LG V30: A gorgeous OLED screen with a camera to match

Announced at IFA 2017, the LG V30 is a gorgeous phone that sloughs away unnecessary features and amps up all its best. It gets a better screen, wireless charging and advanced video features you don't see on a typical phone.

Last year's LG V20 had a secondary screen that defined the V series; in the V30, it's gone, and that's great. In its place is a moveable on-screen tab that includes the shortcuts you used to see on the V10 and V20. I don't mind the tradeoff you get in return. In fact, it's better than any second screen: The V30 has a water-resistant body and wireless charging, which match up to Samsung's Galaxy S8 and Note 8.

But the V30 didn't abandon everything. LG doubles down on audio features and outfitted the V30 with an array of video and imaging tools. Now you can capture, record and edit all sorts of media to be the next Ava DuVernay, Annie Leibovitz or the YouTube or Instagram star du jour. To audio and video die-hards, this is a big deal.

If you have no intention of creating a bunch of videos and whatnot, the V30 may not do it for you. When you pick it up for the first time, its tools do take time to figure out and use fluidly, and while LG hasn't released an official price yet, I anticipate paying a pretty penny for these features -- the V family is typically LG's priciest phone of the year. Then again, the Note 8 and Apple's iPhone 7 Plus ($1,269.00 at Apple) have reached sky-high prices too. As an alternative, LG's G6 is smaller and (typically) less expensive, and there's always LG's rivals: the Galaxy S8, Motorola Moto Z2 Force and HTC U11.

If you do want to make movies on your phone, however, the V30 seems like it might be one of the better choices out there. I got my hands on a preproduction unit and below are my first impressions so far. Of course we'll hold off on our final judgment until we get the final production unit in for review.

In the meantime, the LG V30 is shaping up to be a seriously competitive media powerhouse that hopes to duke it out with tomorrow's best Android phones.
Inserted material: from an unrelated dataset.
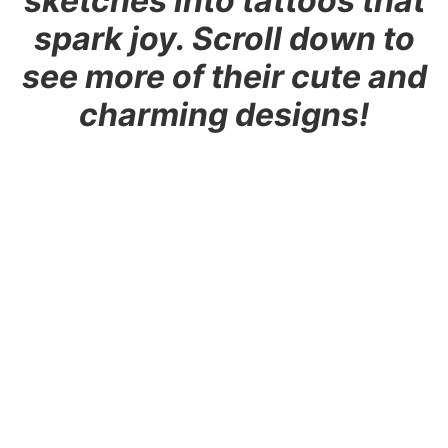
sketches into tattoos that
spark joy. Scroll down to
see more of their cute and
charming designs!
(From left to right): The Galaxy S8, V30 and iPhone 7 Plus.

Sarah Tew/CNET

When and where to get it

The V30 will be available first in South Korea on Sept. 21. North America, Asia, Europe, Africa and the Middle East will follow. So far, US carrier AT&T confirmed it will carry the V30, but gave no exact sale date. I'll continue to update this as more carrier announcements roll in.

As for pricing, nothing is official yet. But LG did say it will cost around the same price as the G6 and the V20, so expect it in the ballpark of $600 to $800, or about £650 in the UK and AU$760 to AU$1,010 in Australia.

OLED? Oh my

With the V30, LG switched to using an OLED display instead of an LCD display (which is commonly featured in its high-end phones). Samsung phones have had OLED displays for a while now and its advantages include less battery consumption than LCD, richer colors and deeper blacks. When I watched videos and images on the V30's 6-inch screen, blacks were indeed blacker (perhaps even "none more black") and colors had more "pop" compared to the G6, especially blues and greens. Then again, LG's LCD screens have always been bright and vivid, and LCD technology is still used by Apple and HTC, so don't expect your life to improve all that much with the switch to OLED.

The overall design is similar to the G6, which is great because I loved how the G6 looks. It no longer has the V series' signature second screen (more on that later), but it has the other huge benefit of being water resistant. Its bigger screen also makes it slightly taller and wider than the G6, but funnily enough it's thinner. I dig how the screen softly curves into its edges too, which makes it more comfortable to swipe across the display. The phone's narrow bezels and Gorilla Glass 5 panels on the front and back also make the phone sleek and glossy -- and, unfortunately, a little slippery.

The V30 is the most mature and elegant iteration of the V series and together with the G6, LG has hit its design stride this year. And though it may be "boring" now that LG isn't adding any more gimmicks (like second screens, modules or quick-release buttons for the rear cover), I much prefer this solidly built, cleaner look.

LG V30

No sweating the rain here -- the V30 is water resistant.

Sarah Tew/CNET

Camera and video: One-stop media shop

Like a couple of LG phones before it, the V30 has both a standard- and wide-angle camera. The 16-megapixel camera has a 71-degree range while the 13-megapixel shooter captures images at 120 degrees. 

Both are protected by a glass lens, which helps with clearer images and more accurate colors compared to plastic, but only the standard camera has optical image stabilization (OIS) and an f1.6 aperture. This is a relatively large aperture, wider than the OnePlus 5 (f1.7) and the Google Pixel (f2.0), which are both known for their low-light prowess. Sure, it's not by much, but having a wider aperture lets in more light, and light is everything in photography -- especially for nighttime or low-light shots.